Sunday, November 11, 2012

PortAventura in Salou (Spain)

Back when Rich was a kid, if his birthday fell on the weekend, he always thought it'd be fun to go to the theme park to celebrate it. Alas, in such climes, they were never open by the time the auspicious date rolled around. Not so in sunny Spain!

Just outside Tarragona in the town of Salou is the theme park PortAventura. They've been running their annual month-long campaign to draw visitors in with their Halloween-themed additions and deals. The promotion through the Rodalies de Catalunya (the regional railway service) is a pretty good one, considering the train stops only a short walk from the gates and the total price for transport + entrance is the same as entrance alone. The Halloween theme was also very prominent with jack-o-lanterns galore, ravens roosting in trees, and cobwebs draped in all the rafters. The psycho-killers jumping out from shadowy areas did lead to quite a few screams from unaware folks and nervous laughs from their friends. The long line into the Mayan Curse experience was transformed with such haunted house-style antics as fog and zombies that it did make me jittery. Even the dead-eyed one who bore a passing resemblance to Bono was pretty creepy.

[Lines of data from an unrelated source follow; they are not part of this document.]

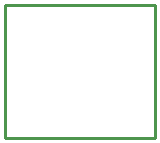
<source format=gko>
G04 Layer: BoardOutlineLayer*
G04 EasyEDA v6.5.34, 2023-09-07 17:04:59*
G04 f697fdafff0640ba919c3c9aeae9fa65,0b3e81c085af431c91bff7fd5324728f,10*
G04 Gerber Generator version 0.2*
G04 Scale: 100 percent, Rotated: No, Reflected: No *
G04 Dimensions in millimeters *
G04 leading zeros omitted , absolute positions ,4 integer and 5 decimal *
%FSLAX45Y45*%
%MOMM*%

%ADD10C,0.2540*%
D10*
X1511300Y4826000D02*
G01*
X2781300Y4826000D01*
X2781300Y3700018D01*
X1511300Y3700018D01*
X1511300Y4826000D01*

%LPD*%
M02*

</source>
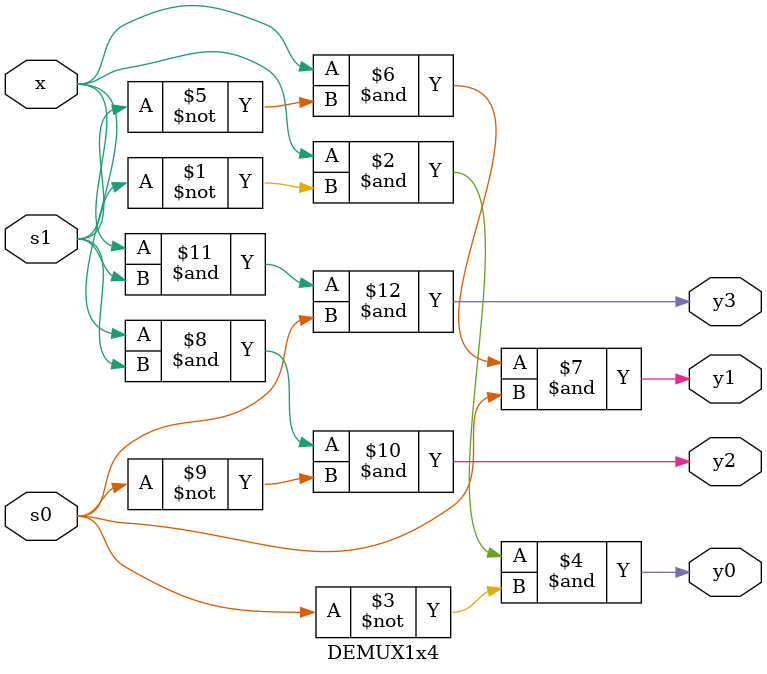
<source format=v>
module DEMUX1x4(
    input x,
    input s1,
    input s0,
    output y0,
    output y1,
    output y2,
    output y3
    );
    assign y0 = x&(~s1)&(~s0);
    assign y1 = x&(~s1)&(s0);
    assign y2 = x&(s1)&(~s0);
    assign y3 = x&(s1)&(s0);
endmodule
</source>
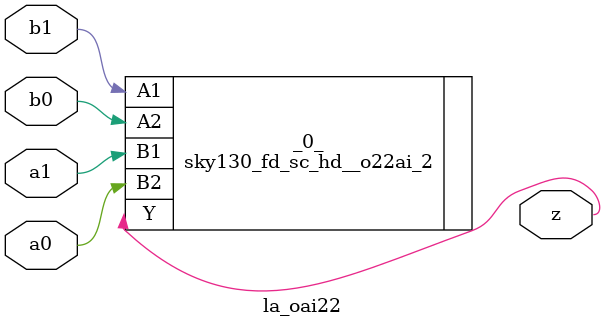
<source format=v>

module la_oai22(a0, a1, b0, b1, z);
  input a0;
  input a1;
  input b0;
  input b1;
  output z;
  sky130_fd_sc_hd__o22ai_2 _0_ (
    .A1(b1),
    .A2(b0),
    .B1(a1),
    .B2(a0),
    .Y(z)
  );
endmodule

</source>
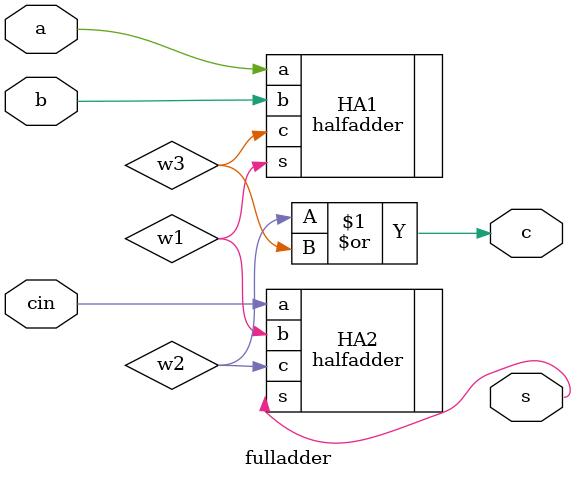
<source format=sv>
module fulladder(input a,b,cin, output logic s,c);
wire w1,w2,w3;
halfadder HA1(.a,.b,.s(w1),.c(w3)),// Named association alongwith implicit named association
	  HA2(.a(cin),.b(w1),.s,.c(w2)); // .a , .b can be .* since parent and child are same nets

or g1(c,w2,w3);
endmodule
</source>
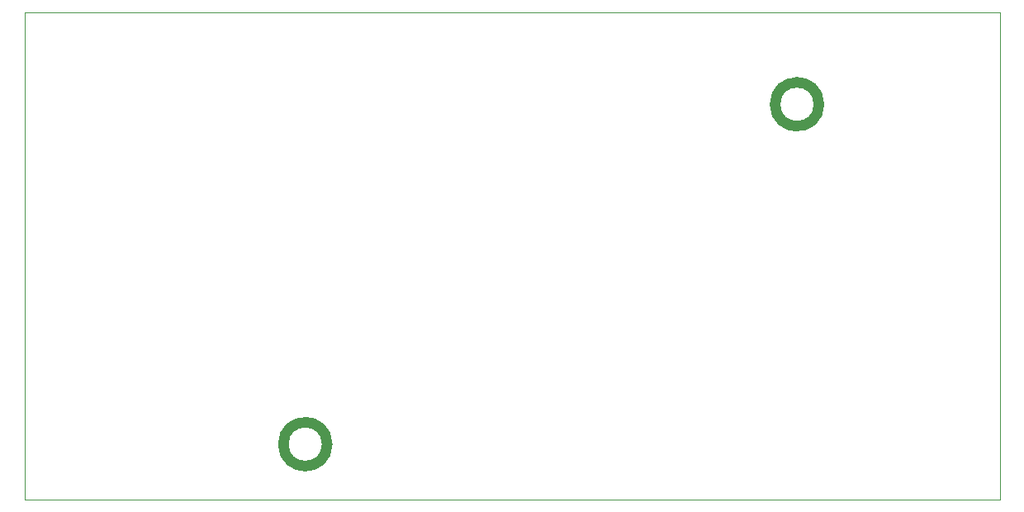
<source format=gko>
G04*
G04 #@! TF.GenerationSoftware,Altium Limited,Altium Designer,18.1.9 (240)*
G04*
G04 Layer_Color=16711935*
%FSLAX25Y25*%
%MOIN*%
G70*
G01*
G75*
%ADD17C,0.00039*%
%ADD72C,0.04331*%
D17*
X39370Y39370D02*
Y236221D01*
Y39370D02*
X433071D01*
Y236221D01*
X39370D02*
X433071D01*
D72*
X161558Y61800D02*
G03*
X161558Y61800I-8858J0D01*
G01*
X360058Y199000D02*
G03*
X360058Y199000I-8858J0D01*
G01*
M02*

</source>
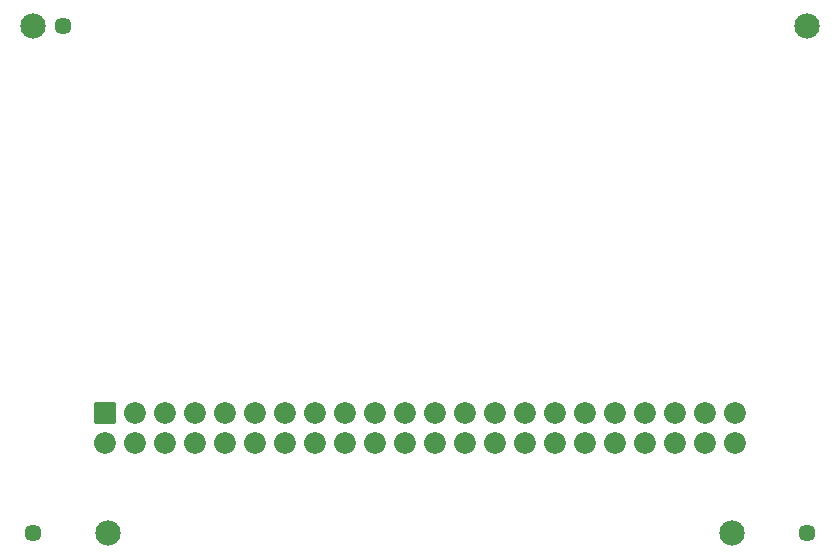
<source format=gbs>
G04 #@! TF.GenerationSoftware,KiCad,Pcbnew,(6.0.1-0)*
G04 #@! TF.CreationDate,2022-02-10T22:24:19-05:00*
G04 #@! TF.ProjectId,MacClassicRAMCard,4d616343-6c61-4737-9369-6352414d4361,rev?*
G04 #@! TF.SameCoordinates,Original*
G04 #@! TF.FileFunction,Soldermask,Bot*
G04 #@! TF.FilePolarity,Negative*
%FSLAX46Y46*%
G04 Gerber Fmt 4.6, Leading zero omitted, Abs format (unit mm)*
G04 Created by KiCad (PCBNEW (6.0.1-0)) date 2022-02-10 22:24:19*
%MOMM*%
%LPD*%
G01*
G04 APERTURE LIST*
G04 Aperture macros list*
%AMRoundRect*
0 Rectangle with rounded corners*
0 $1 Rounding radius*
0 $2 $3 $4 $5 $6 $7 $8 $9 X,Y pos of 4 corners*
0 Add a 4 corners polygon primitive as box body*
4,1,4,$2,$3,$4,$5,$6,$7,$8,$9,$2,$3,0*
0 Add four circle primitives for the rounded corners*
1,1,$1+$1,$2,$3*
1,1,$1+$1,$4,$5*
1,1,$1+$1,$6,$7*
1,1,$1+$1,$8,$9*
0 Add four rect primitives between the rounded corners*
20,1,$1+$1,$2,$3,$4,$5,0*
20,1,$1+$1,$4,$5,$6,$7,0*
20,1,$1+$1,$6,$7,$8,$9,0*
20,1,$1+$1,$8,$9,$2,$3,0*%
G04 Aperture macros list end*
%ADD10C,2.150000*%
%ADD11RoundRect,0.075000X0.850000X-0.850000X0.850000X0.850000X-0.850000X0.850000X-0.850000X-0.850000X0*%
%ADD12O,1.850000X1.850000*%
%ADD13C,1.448000*%
G04 APERTURE END LIST*
D10*
X87884000Y-90424000D03*
X153416000Y-90424000D03*
D11*
X93980000Y-123190000D03*
D12*
X93980000Y-125730000D03*
X96520000Y-123190000D03*
X96520000Y-125730000D03*
X99060000Y-123190000D03*
X99060000Y-125730000D03*
X101600000Y-123190000D03*
X101600000Y-125730000D03*
X104140000Y-123190000D03*
X104140000Y-125730000D03*
X106680000Y-123190000D03*
X106680000Y-125730000D03*
X109220000Y-123190000D03*
X109220000Y-125730000D03*
X111760000Y-123190000D03*
X111760000Y-125730000D03*
X114300000Y-123190000D03*
X114300000Y-125730000D03*
X116840000Y-123190000D03*
X116840000Y-125730000D03*
X119380000Y-123190000D03*
X119380000Y-125730000D03*
X121920000Y-123190000D03*
X121920000Y-125730000D03*
X124460000Y-123190000D03*
X124460000Y-125730000D03*
X127000000Y-123190000D03*
X127000000Y-125730000D03*
X129540000Y-123190000D03*
X129540000Y-125730000D03*
X132080000Y-123190000D03*
X132080000Y-125730000D03*
X134620000Y-123190000D03*
X134620000Y-125730000D03*
X137160000Y-123190000D03*
X137160000Y-125730000D03*
X139700000Y-123190000D03*
X139700000Y-125730000D03*
X142240000Y-123190000D03*
X142240000Y-125730000D03*
X144780000Y-123190000D03*
X144780000Y-125730000D03*
X147320000Y-123190000D03*
X147320000Y-125730000D03*
D10*
X147066000Y-133350000D03*
X94234000Y-133350000D03*
D13*
X87884000Y-133350000D03*
X90424000Y-90424000D03*
X153416000Y-133350000D03*
M02*

</source>
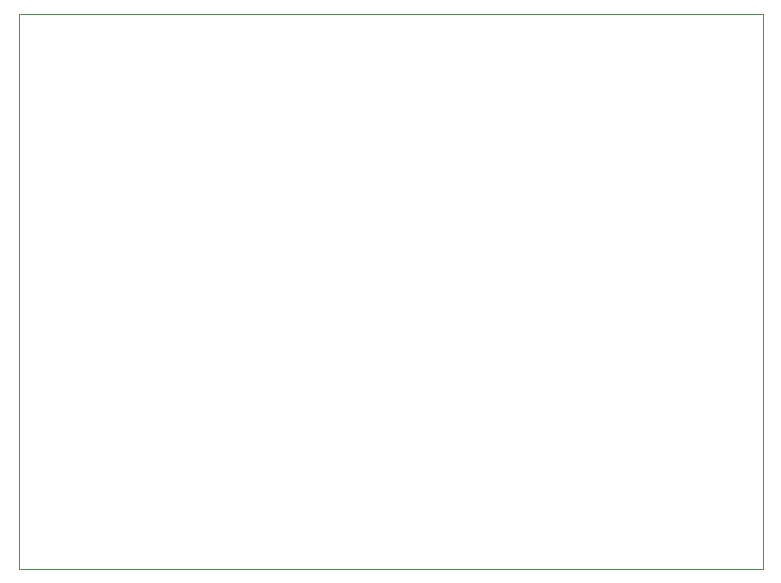
<source format=gko>
%FSLAX46Y46*%
%MOMM*%
%ADD10C,0.010000*%
G01*
%LPD*%
G01*
%LPD*%
D10*
X0Y0D02*
X0Y47000000D01*
D10*
X0Y47000000D02*
X63000000Y47000000D01*
D10*
X63000000Y47000000D02*
X63000000Y0D01*
D10*
X63000000Y0D02*
X0Y0D01*
G75*
M02*

</source>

PortAventura has many of the run-of-the-mill attractions you'd expect to find in a good amusement park in the States. The designers did seem to do an above average job in the quality and details of the differently themed regions. For example, a rainforest in Polynesia was manifested not only in flora but in a microclimate of humidity, and the Great Wall wraps around an Asian-style garden in China. The biggest draw in 2012 is the new roller coaster (which is, in Spanish, literally a "Russian mountain"). Shambhala, now Europe's tallest coaster and also boasting the tallest drop, is fittingly billed as a Himalayan expedition. It gets a thumbs up from both of us... and a special mention for the curiously free, big air feeling that comes from dangling feet, the lack of an over-the-shoulder harness, and an unobstructed view throughout the ride. Dragon Khan goes for loop-de-loop gold with its 8 inversions (very disorienting afterwards), and Stampida brings you back for old timey, rickety wooden thrills in a dueling roller coaster race. But the best on-board roller coaster photos have got to be from Furious Baco. The individual cameras trained on each rider catch precious expressions on video as you get launched, reaching a speed of 83.9 miles per hour in 3.5 seconds! Sorry, mom and dad, in the shock of the moment, most of my video was the stream of expletives also being launched from my mouth.